Der erfahrene Praktizierende würde empfehlen, sich mal genau umzusehen und umzuhören, Fragen zu stellen und dann ein bisschen darüber nachzudenken. Folgende Fragen sollten geklärt werden:
1) Welcher Dharma wird gelehrt? Theravada (Singhalesisch, Thai, Burmesisch), Zen (Soto, Rinzai…), Amido-Buddhismus, Vajrayana (Mahamudra oder Dzogchen) etc.
2) Welche Gelübdetradition besteht in dieser betreffenden Überlieferungstradition? Sind die Gelübde bekannt, wie werden sie genommen, wie werden ggf. Gelübdebrüche bereinigt?
3) Wer lehrt den betreffenden Dharma, welche Übertragungslinie besteht? Wie ist diese Dharma-Tradition zur lehrenden Person übertragen worden?
4) Gibt es so etwas wie ein Curriculum? Müsste es geben, da der Stufenpfad eben aus Stufen besteht, die bekanntermaßen gelehrt werden.
5) Um was geht es in der Sangha, was ist der Zweck der Treffen? Studium & Praxis, oder doch „nur“ um gemeinsame Stunden…???

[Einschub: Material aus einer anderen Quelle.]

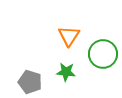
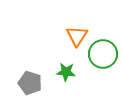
orange triangle: moved 8 px right
gray pentagon: moved 1 px down
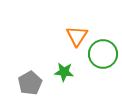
green star: moved 2 px left
gray pentagon: rotated 25 degrees clockwise
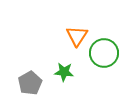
green circle: moved 1 px right, 1 px up
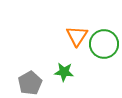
green circle: moved 9 px up
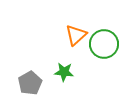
orange triangle: moved 1 px left, 1 px up; rotated 15 degrees clockwise
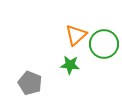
green star: moved 6 px right, 7 px up
gray pentagon: rotated 20 degrees counterclockwise
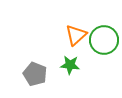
green circle: moved 4 px up
gray pentagon: moved 5 px right, 9 px up
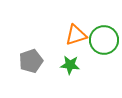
orange triangle: rotated 25 degrees clockwise
gray pentagon: moved 4 px left, 13 px up; rotated 30 degrees clockwise
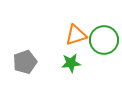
gray pentagon: moved 6 px left, 1 px down
green star: moved 1 px right, 2 px up; rotated 12 degrees counterclockwise
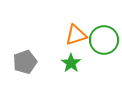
green star: rotated 30 degrees counterclockwise
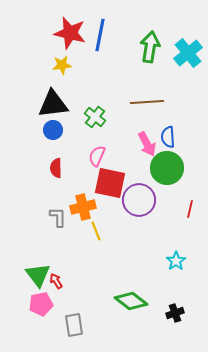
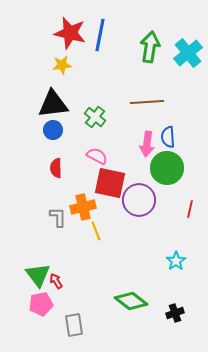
pink arrow: rotated 35 degrees clockwise
pink semicircle: rotated 95 degrees clockwise
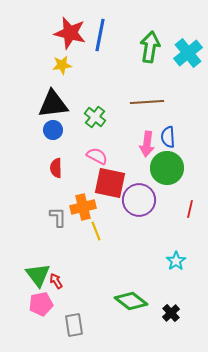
black cross: moved 4 px left; rotated 24 degrees counterclockwise
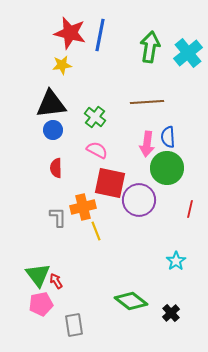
black triangle: moved 2 px left
pink semicircle: moved 6 px up
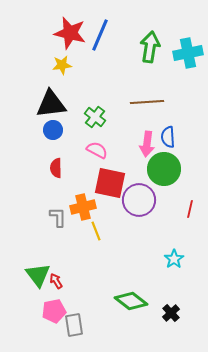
blue line: rotated 12 degrees clockwise
cyan cross: rotated 28 degrees clockwise
green circle: moved 3 px left, 1 px down
cyan star: moved 2 px left, 2 px up
pink pentagon: moved 13 px right, 7 px down
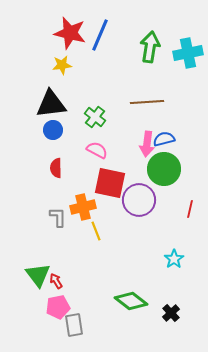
blue semicircle: moved 4 px left, 2 px down; rotated 80 degrees clockwise
pink pentagon: moved 4 px right, 4 px up
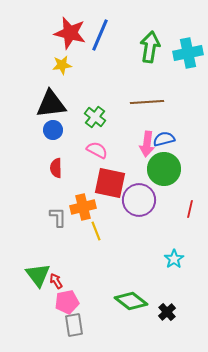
pink pentagon: moved 9 px right, 5 px up
black cross: moved 4 px left, 1 px up
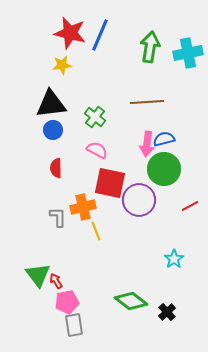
red line: moved 3 px up; rotated 48 degrees clockwise
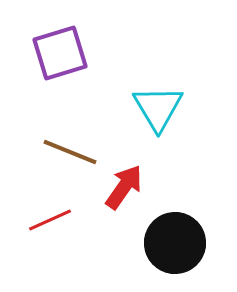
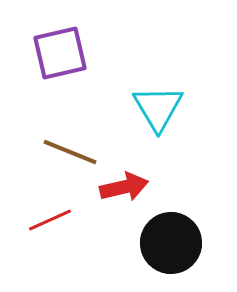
purple square: rotated 4 degrees clockwise
red arrow: rotated 42 degrees clockwise
black circle: moved 4 px left
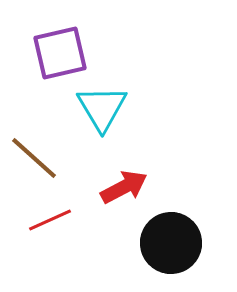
cyan triangle: moved 56 px left
brown line: moved 36 px left, 6 px down; rotated 20 degrees clockwise
red arrow: rotated 15 degrees counterclockwise
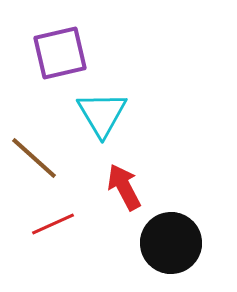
cyan triangle: moved 6 px down
red arrow: rotated 90 degrees counterclockwise
red line: moved 3 px right, 4 px down
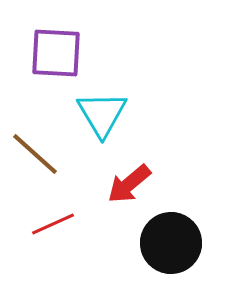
purple square: moved 4 px left; rotated 16 degrees clockwise
brown line: moved 1 px right, 4 px up
red arrow: moved 5 px right, 3 px up; rotated 102 degrees counterclockwise
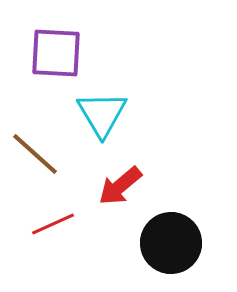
red arrow: moved 9 px left, 2 px down
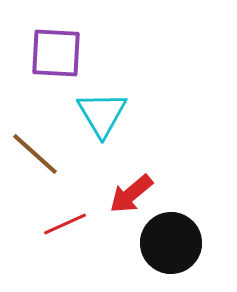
red arrow: moved 11 px right, 8 px down
red line: moved 12 px right
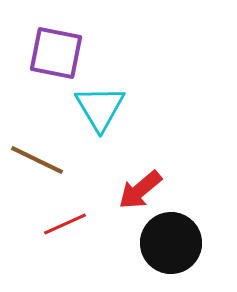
purple square: rotated 8 degrees clockwise
cyan triangle: moved 2 px left, 6 px up
brown line: moved 2 px right, 6 px down; rotated 16 degrees counterclockwise
red arrow: moved 9 px right, 4 px up
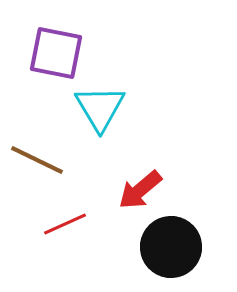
black circle: moved 4 px down
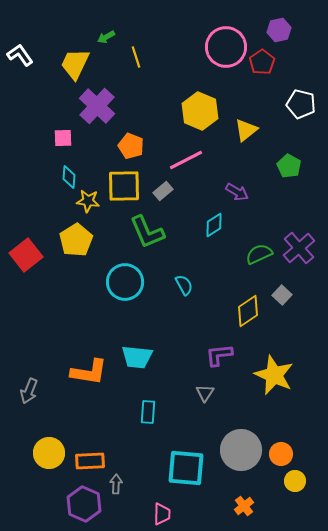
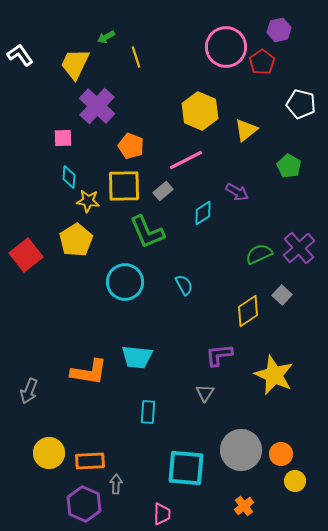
cyan diamond at (214, 225): moved 11 px left, 12 px up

6) Wird gelehrt und praktiziert, oder Dharma-Politik betrieben? Werden andere authentische Traditionen abgewertet?
7) Gibt es strukturelle Diskriminierung? Sind bestimmte Bereiche der Lehre nicht Qualifizierten, sondern nur Auserwählten vorbehalten? Gibt es Rituale der Unterwerfung bzw. Dominanz?
8) Wie ist das Verhältnis zwischen der Weißen Sangha und der Roten Sangha? Werden die Weißen (Laien; Upasaka) von den Roten (Mönche, Nonnen) als geringwertiger betrachtet?
9) Gibt es Tabu-Themen? Nicht alles hat im Tempel Platz, aber manches kann man abseits davon klären.
10) Gibt es Eitelkeiten? Wie wertvoll werden Äußerlichkeiten gesehen?
Aber mal abseits von dem, man macht sich auf die Suche nach:
a) Dharma-Überlieferung; und
b) jemand, der/die das einem übertragen kann – egal ob Sutra oder Tantra.
Man kann Lehrer zu sich einladen. Wurde immer wieder gemacht, hat lange Tradition im Dharma. Man kann selbst aus der Komfortzone raus und sich wo hinbegeben, wo gerade eine Dharma-Übertragung angeboten wird.
Da man im Sutrayana noch kein strenges Band – kein Samaya, kein hoch und heiliges Versprechen – mit dem Lehrer eingeht, ist das Risiko gering. Klar, man kann auch an die Falschen geraten. Aber da bietet das Internet heutzutage einige Seiten, wo man sich über einschlägig Nichtaufzusuchende informieren kann.
Und noch zwei Überlegungen dazu: 1) wenn man nicht sucht, sondern nur labert, nix findet und nur in Gruppen reinkommt, die grindig sind bzw. deren Lehrer schlecht sind, dann sollte man mal bei sich über „zu viele Hindernisse im eigenen Geist und zu wenig Verdienst (konstruktives Potienzial)“ nachdenken. Ersteres kann (sollte) man bereinigen, letzteres kann (sollte) man ansammeln. Und 2) man kann mal ganz klein bei sich zu Hause anfangen. Schließlich manifestiert man den (äußeren) Lehrer, der ja nichts anderes als die eigene Buddha-Natur, die Natur des eigenen Geistes ist. Man kann daher mal eine Buddha-Statue aufstellen, Gaben darbringen, ganz tiefe Verbeugungen machen und flehentliche Gebete an sie richten. Geht zwar ein bisschen langsamer, aber wirkt genauso. (Siehe Bodhisattva-Gelübde können zur Not auch vor einer Buddha-Statue genommen werden!!!) Und nach einiger Zeit – oh Wunder! – findet man wirklich einen Lehrer. Wichtig für diese Praxis zu Hause sind Vertrauen und Hingabe aus der Tiefe des Herzens. Beide sind Schlüssel und Antrieb am Pfad sind. Die sollte man nicht mit Naivität und Leidenschaft verwechseln, welche die nahen Feinde der beiden förderlichen Qualitäten sind.